Chicken Street is home to a number of foreign embassies and police HQ as well as numerous shops and restaurants and the military post is close to the main military academy.

“It’s very easy to see why the Taliban chose these two particular locations,” states Paul Weldon, managing director of The Panic Room Company. “The devastation these terrorists cause to both civilian and government personnel is evident and begs the question of what more can we do to protect people, police officers and employees working in foreign embassies where there is a specific duty of care?”

“There is direct advice on this subject from the Foreign & Commonwealth Office (FCO) for businesses, including embassies, operating on the ground in hostile or high-risk environments as outlined below:

On the ground:

  • Establish robust and effective security systems. If necessary, seek assistance from a bona fide private security company. Those companies that are members of the Security in Complex Environments Group(SCEG) have made a commitment to high standards, including on human rights. We also encourage oil, gas and mining companies to join the Voluntary Principles on Security and Human Rights. These guidelines can help extractive companies carry out effective risk assessments and engage with public and private security providers, in order to mitigate the risk that security around their operations might contribute to human rights abuses or conflict.
  • Ensure all staff have safe and secure working and living areas.
  • Where working alongside other companies and subcontractors, ensure your respective security and emergency procedures are compatible.
  • Regularly test your systems. Run drills and crisis exercises with all staff, including subcontractors.
  • Plan and manage movements and be able to deliver safe in-country movement as well as options for evacuations.
  • At a minimum you need three key contingency plans: (1) emergency evacuation, (2) relocation and (3) hibernation.
  • Regularly test the resilience of your communications equipment.

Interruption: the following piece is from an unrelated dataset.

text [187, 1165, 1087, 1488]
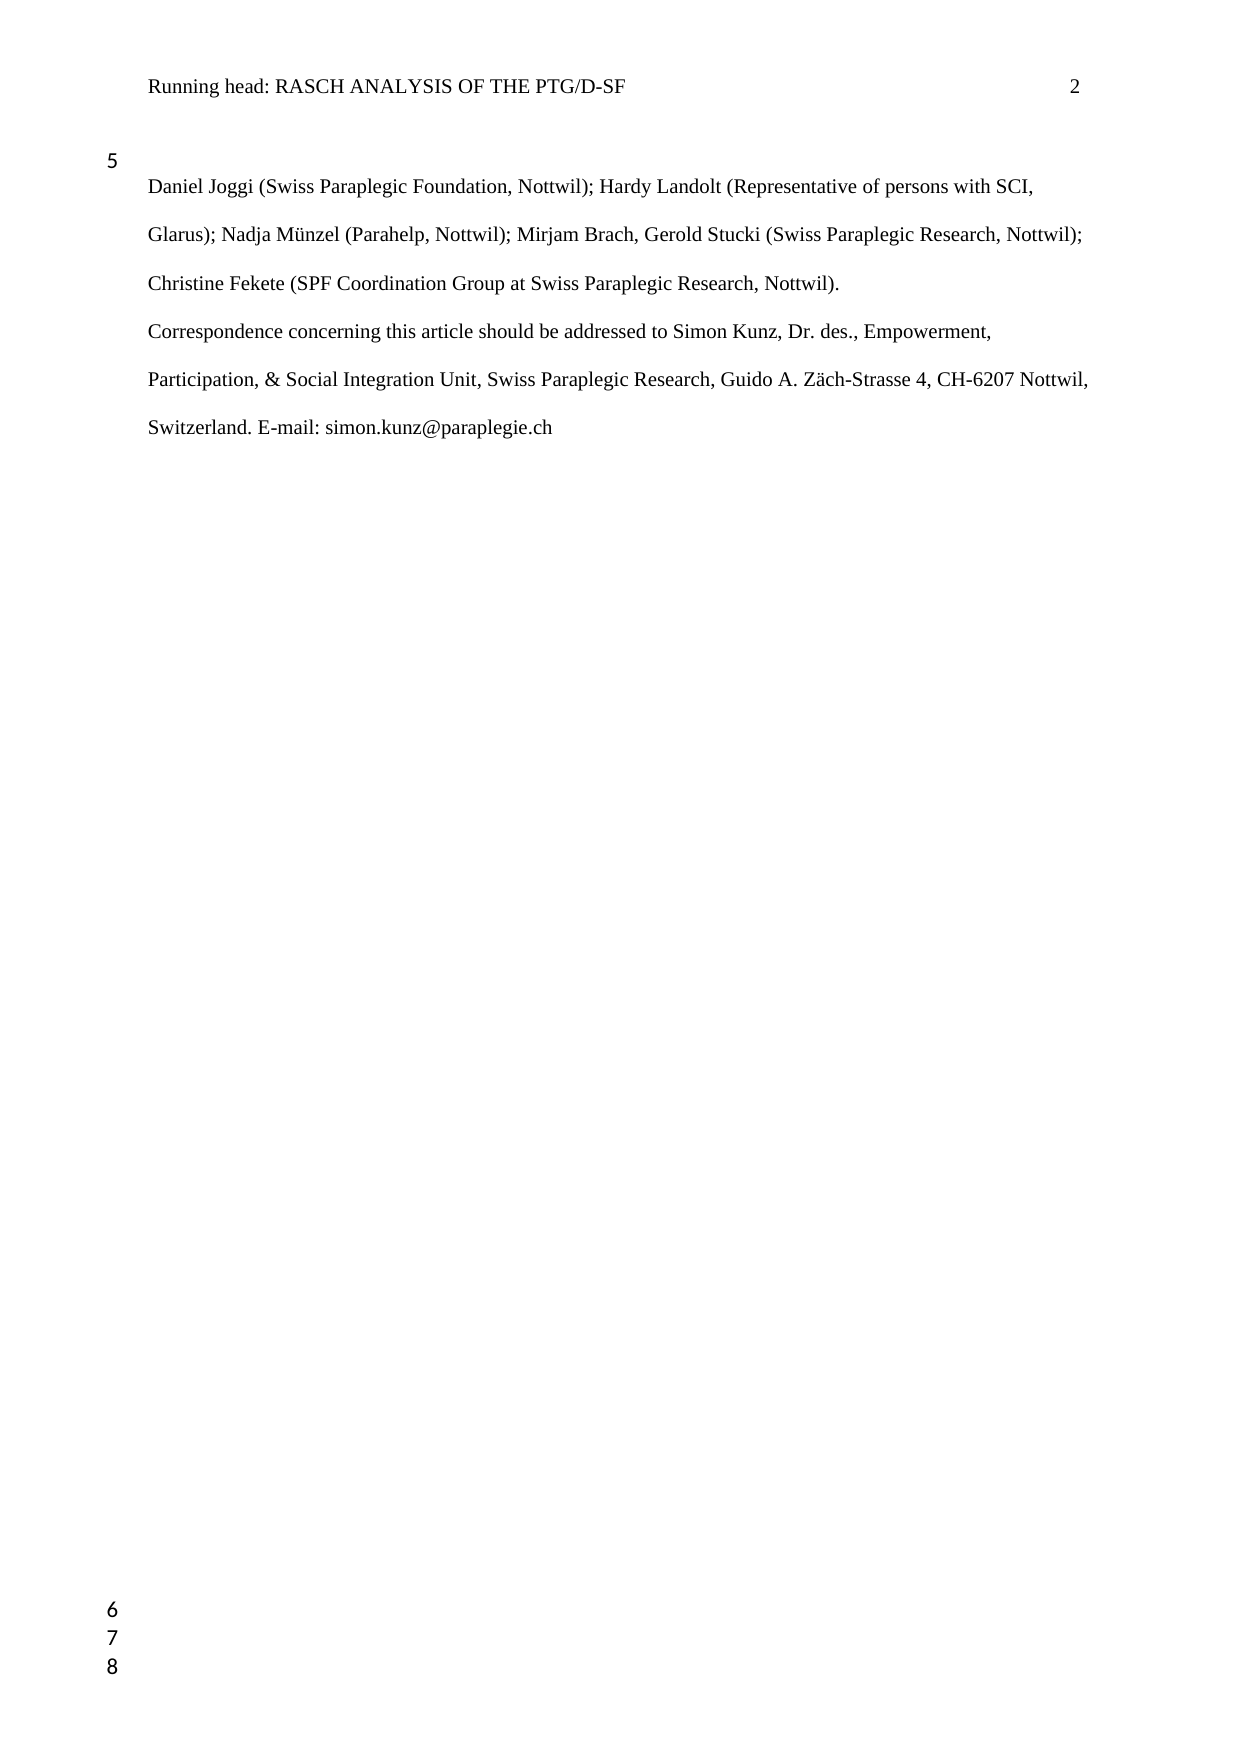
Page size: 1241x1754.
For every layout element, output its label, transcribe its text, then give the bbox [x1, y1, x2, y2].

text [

“The second point relating to “safe and secure working and living areas’” is one of the key areas in which we are able to assist with improving personnel protection within an embassy, government building, compound or even a regular company office.

“By adding a panic room to an existing ‘duty of care plan’, any employer can deliver the ultimate level of safety and security for all employees. This is a superior solution to the escalating levels of violence and terrorism we are seeing.

“Including a panic room in a building is relatively straightforward and can be implemented with minimum disruption to daily routine. Our experienced team, working alongside military and government agents, will design, supply and install the room to bespoke requirements. We offer blast and fire protection options as well as a numerous ballistic certifications to ensure employees have access to a safe refuge in even the most hostile environments.

“Once installed, the room is a fully efficient safe haven that can sustain life for many days. With independent power and communications, it can also function highly effectively as a disaster and/or recovery command centre.”